Growing up in New Jersey, I was able to experience four distinct seasons with piles of brightly colored leaves in the fall and snow in the winter. On snowy days, I used to love to come inside, after a busy morning of sledding and snow angels, to a lunch of Campbell's Tomato Soup and a grilled cheese sandwich. I loved to dip the corner of my sandwich into the soup--it was a fantastic flavor combination. Nowadays, although I live in the Southwest where winter lasts for about 3 days and, even if it does snow, you would need to gather all of the snow in the city just to make one snowball, I still like to have my tomato soup and grilled cheese. This is my updated, made-from-scratch version, which uses roasted tomatoes and fresh basil. I have updated the grilled cheese sandwich as well (see recipe suggestions), but the flavor combination is still there and it is just as comforting as it was when I was little.
This would be a great recipe to make ahead for easy dinners over the busy holiday season when you don't have time to cook and you want something light yet satisfying. My previously posted Roasted Butternut Squash Soup recipe would be another good one to have on hand. Here are my suggestions for this recipe:
- For an updated version of the grilled cheese sandwich, I like to use whole grain bread, good sharp cheddar cheese, thinly sliced prosciutto (substitute ham or turkey if you can't find it), and whole grain dijon mustard. Butter both slices of bread on the outside and then spread the dijon on the inside of one slice. Layer the prosciutto and cheese on the mustard and them top with the other slice of bread. Grill on a grill pan or a skillet, weighted down (I used my tea kettle to weight it down, but another skillet or heavy plate would work too). Flip the sandwich over after one side is deep golden brown.
- I like to use a mixture of roma (also called plum) tomatoes and small grape tomatoes for this recipe because I think that this combination produces the best flavor. The grape tomatoes do not need to be halved prior to roasting, as they are small enough. The photo below is what the tomatoes should look like when they are ready to come out of the oven.
- You may adjust the amount of red pepper flakes depending on the amount of heat that you like in your recipes, but adjust it gradually. A little bit goes a long ways.
- For easier clean up, line the baking sheet with foil or parchment prior to roasting the tomatoes.
- Fresh basil is important for this recipe, so this is a case in which I do not recommend substituting a dried herb.
- This soup freezes well for up to one month and it can be refrigerated for one week.

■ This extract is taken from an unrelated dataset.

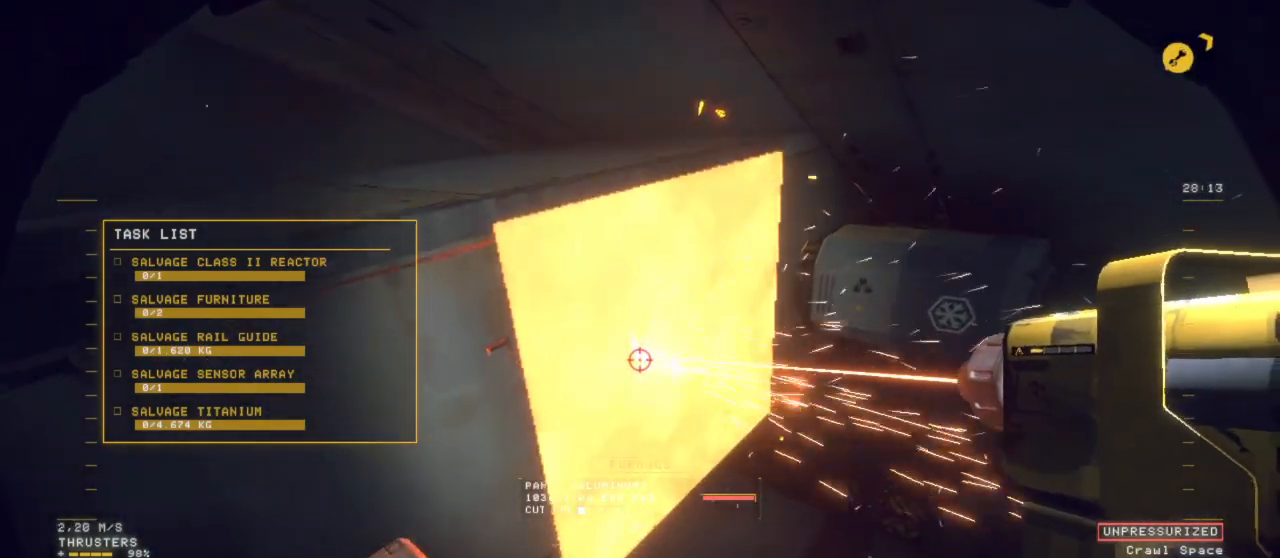
{"keys": ["ctrl"], "mouse": ["left"], "events": [[50, "e", "up"], [333, "ctrl", "down"]]}
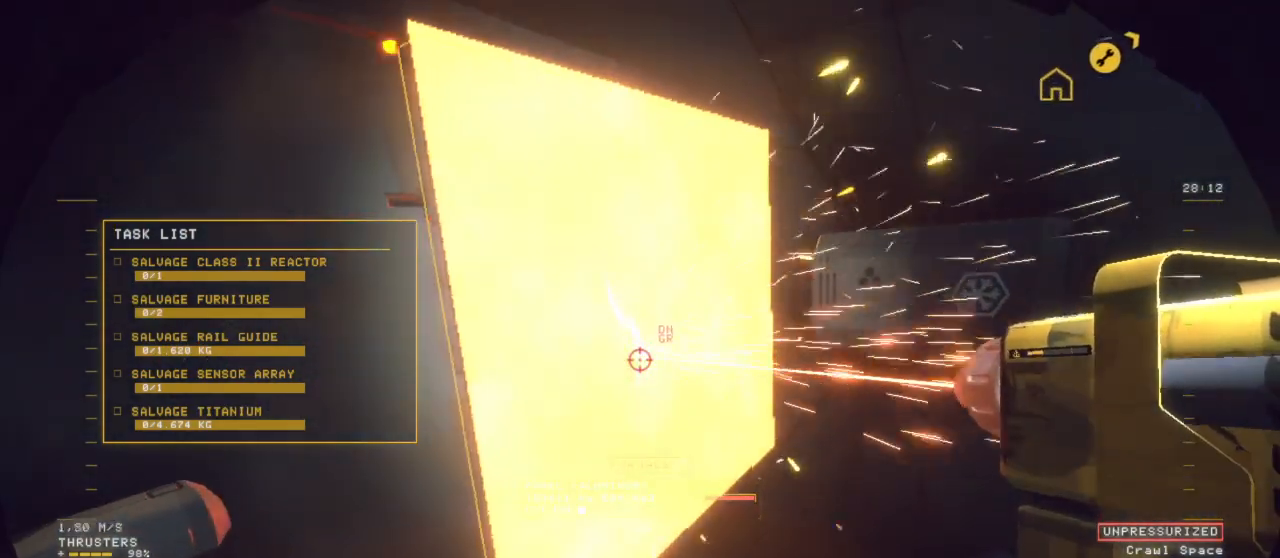
{"keys": ["s"], "mouse": ["left"], "events": [[100, "a", "down"], [250, "a", "up"], [333, "ctrl", "up"], [483, "s", "down"]]}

3 pounds ripe tomatoes, halved lengthwise
1/4 cup plus 2 tablespoons extra virgin olive oil
1 tablespoon kosher salt
1 1/2 teaspoons pepper
2 cups chopped yellow onion
6 cloves garlic, minced
2 tablespoons butter
1/4 teaspoon crushed red pepper flakes
28 ounce can whole plum tomatoes with juices
4 cups fresh basil leaves
1 teaspoon dried thyme
1 quart chicken stock or water
Preheat the oven to 400F degrees. Toss together the tomatoes, 1/4 cup olive oil, salt, and pepper. Spread the tomatoes in one layer on a baking sheet and roast for 45 minutes.
In a large stockpot, on medium heat, saute the onions and garlic with 2 tablespoons olive oil, the butter, and red pepper flakes for 10 minutes, or until the onions start to brown. Add the canned tomatoes, basil, thyme, and chicken stock. Add the oven roasted tomatoes, including the liquid on the baking sheet. Bring to a boil and then simmer uncovered for 40 minutes. Pulse with an immersion blender or in batches in a regular blender until you reach your desired level of consistency. Season with additional salt and pepper and serve hot or cold with a grilled cheese sandwich.